Rialto and Mora Beach: Rialto Beach is a magnificent beach with scenic views of off shore islands to the south and sea stacks to the north. Just inland is the Mora area, characterized by towering trees, lush undergrowth and the omnipresent roar of the Pacific Ocean in the background.
Lake Ozette: Ozette not only has stunning beaches, but one of the largest lakes on the Peninsula.
Hoh Rain Forest: Hall of Mosses and Spruce Nature Trail are two short trails that loop from the visitor center. This is also the trailhead for Hoh Valley and Mt. Olympus.
Queets Rain Forest: With relatively few visitors, the upper Queets Valley is the perfect location for quiet solitude.
Quinault Rain Forest: The Quinault Valley is a wilderness gateway to alpine meadows, jeweled lakes and ice-carved peaks.
Elwha River Valley: Home of the Elwha River Restoration Project, the Elwha River Valley is also home to a lush lowland old growth forest.

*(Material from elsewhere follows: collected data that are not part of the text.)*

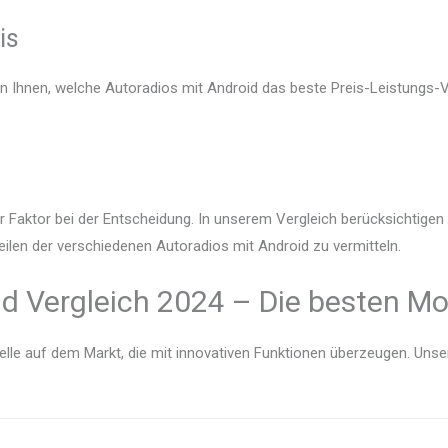
is
en Ihnen, welche Autoradios mit Android das beste Preis-Leistungs-V
r Faktor bei der Entscheidung. In unserem Vergleich berücksichtige
eilen der verschiedenen Autoradios mit Android zu vermitteln.
d Vergleich 2024 – Die besten Mo
lle auf dem Markt, die mit innovativen Funktionen überzeugen. Unser V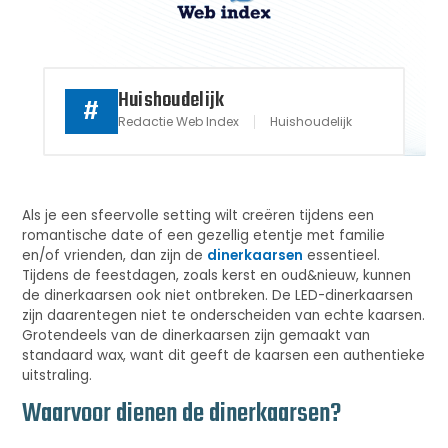
Huishoudelijk
#
Redactie Web Index
Huishoudelijk
Als je een sfeervolle setting wilt creëren tijdens een
romantische date of een gezellig etentje met familie
en/of vrienden, dan zijn de
dinerkaarsen
essentieel.
Tijdens de feestdagen, zoals kerst en oud&nieuw, kunnen
de dinerkaarsen ook niet ontbreken. De LED-dinerkaarsen
zijn daarentegen niet te onderscheiden van echte kaarsen.
Grotendeels van de dinerkaarsen zijn gemaakt van
standaard wax, want dit geeft de kaarsen een authentieke
uitstraling.
Waarvoor dienen de dinerkaarsen?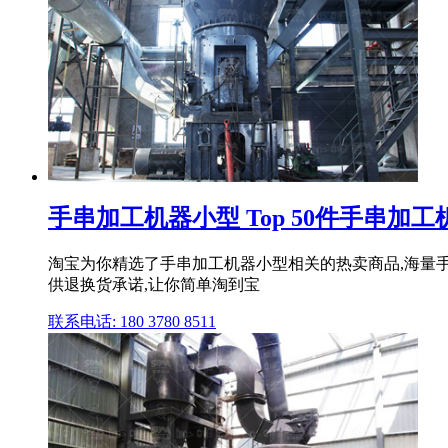
手串加工机器小型 Top 50件手串加工机器小
淘宝为你精选了手串加工机器小型相关的热卖商品,海量
供退换货承诺,让你简单淘到宝
联系电话: 180 3780 8511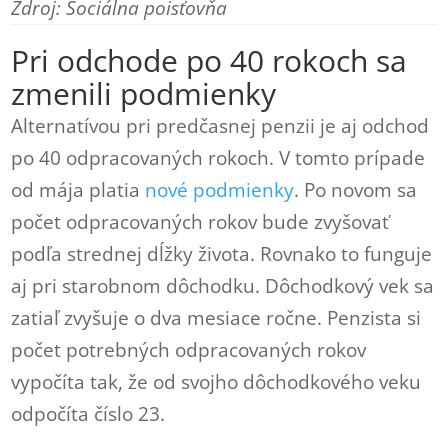
Zdroj: Sociálna poisťovňa
Pri odchode po 40 rokoch sa
zmenili podmienky
Alternatívou pri predčasnej penzii je aj odchod
po 40 odpracovaných rokoch. V tomto prípade
od mája platia
nové podmienky
. Po novom sa
počet odpracovaných rokov bude zvyšovať
podľa strednej dĺžky života. Rovnako to funguje
aj pri starobnom dôchodku. Dôchodkový vek sa
zatiaľ zvyšuje o dva mesiace ročne. Penzista si
počet potrebných odpracovaných rokov
vypočíta tak, že od svojho dôchodkového veku
odpočíta číslo 23.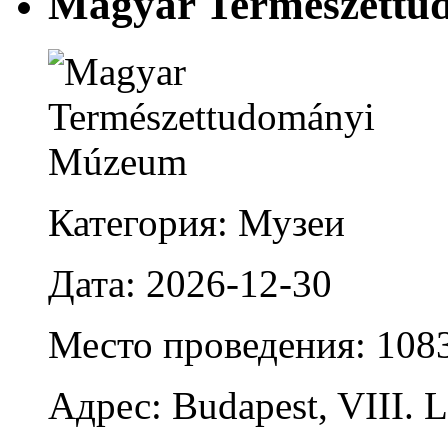
Magyar Természett
Категория: Музеи
Дата: 2026-12-30
Место проведения: 108
Адрес: Budapest, VIII. L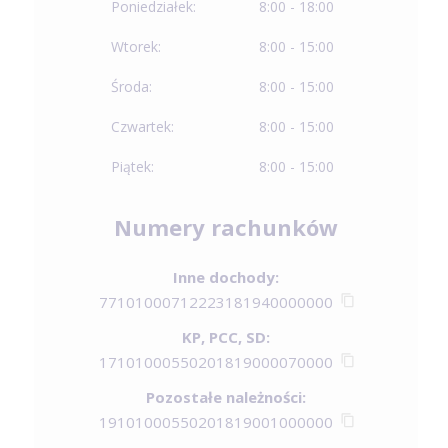
Poniedziałek:
8:00 - 18:00
Wtorek:
8:00 - 15:00
Środa:
8:00 - 15:00
Czwartek:
8:00 - 15:00
Piątek:
8:00 - 15:00
Numery rachunków
Inne dochody:
77101000712223181940000000
KP, PCC, SD:
17101000550201819000070000
Pozostałe należności:
19101000550201819001000000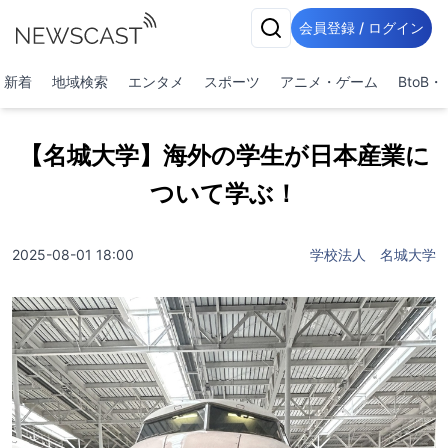
会員登録 / ログイン
新着
地域検索
エンタメ
スポーツ
アニメ・ゲーム
BtoB
【名城大学】海外の学生が日本産業に
ついて学ぶ！
2025-08-01 18:00
学校法人 名城大学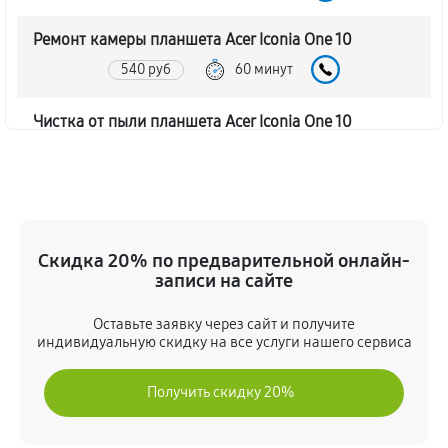
Ремонт камеры планшета Acer Iconia One 10
540 руб
60 минут
Чистка от пыли планшета Acer Iconia One 10
810 руб
60 минут
Замена стекла планшета Acer Iconia One 10
990 руб
60 минут
Скидка 20% по предварительной онлайн-
записи на сайте
Замена динамика планшета Acer Iconia One 10
450 руб
60 минут
Оставьте заявку через сайт и получите
индивидуальную скидку на все услуги нашего сервиса
Замена задней крышки
Получить скидку 20%
720 руб
60 минут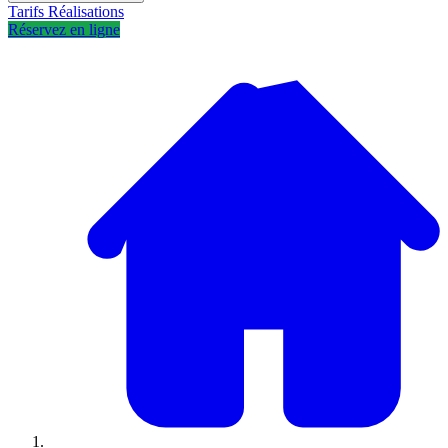
Tarifs
Réalisations
Réservez en ligne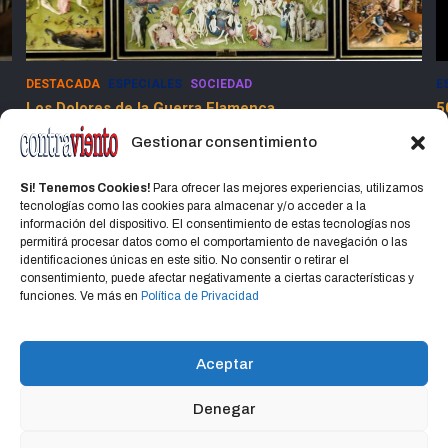
DESTACADA
ESPECIALES
SOCIEDAD
E
Los Dolores de la Guerra Flamenca
5
13 marzo, 2025
Jorge Martinez Jorge
Gestionar consentimiento
Si! Tenemos Cookies!
Para ofrecer las mejores experiencias, utilizamos
tecnologías como las cookies para almacenar y/o acceder a la
información del dispositivo. El consentimiento de estas tecnologías nos
permitirá procesar datos como el comportamiento de navegación o las
identificaciones únicas en este sitio. No consentir o retirar el
consentimiento, puede afectar negativamente a ciertas características y
Home
Política de privacidad
CONTACTO
funciones. Ve más en
Política de Privacidad
Política de cookies (UE)
Aceptar
Denegar
Copyright © 2026
CONTRAVIENTO
Política de privacidad
Portal Hospedado en Hosting Montevideo Más de 15 años de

Lake Crescent: This deep, clear, glacially carved lake is surrounded by old-growth forest and offers swimming, boating and hiking. The hike to Marymere Falls by way of the Barnes Creek trail, is a favorite, as is the Spruce Railroad trail that runs along the north shore.
Sol Duc Valley: The Sol Duc Trailhead offers access to some of the park’s most popular wilderness backpacking areas including Sol Duc Falls, Lover’s Lane, Mink Lake, Deer Lake, Seven Lakes Basin and the High Divide Loop. The Sol Duc Hot Springs Resort has mineral pool bathing, massage, lodging, camping and dining.
Hurricane Ridge: Hurricane Ridge is the most easily accessed mountain area within Olympic National Park. In clear weather, fantastic views can be enjoyed throughout the year. It’s located 17 miles south of Port Angeles on Hurricane Ridge Road, off Mount Angeles Road. Summer provides excellent hiking while Winter provides sledding and skiing.
ONF offers diverse recreation opportunities for everyone, from rushing rivers and coastal rain forests to alpine wildflowers and views of the Puget Sound from mountain peaks. Olympic Outlook is their free forest-wide recreation guide available at forest offices and to download. All the info you’ll need is on their website. Favorite trails include (links download PDF flyer): Mt. Muller, Kloshe Nanitch and Bogachiel Rain Forest Trail.
As you pass through Port Angeles towards Forks, stop in at the Olympic Coast Discovery Center, located in “The Landing,” on the Port Angeles waterfront. Staffed by trained docents during the summer months, the Olympic Coast Discovery Center is a good launching point for your travels to the coast. Whether it’s surfing, tidepooling, diving or hiking, you’ll get solid local knowledge about the best places to go to enjoy our marine sanctuary and beaches.
Across the Peninsula are waterfalls located both in the National Park, Forest and beyond. The Olympic Peninsula Waterfall trail will help you discover them all.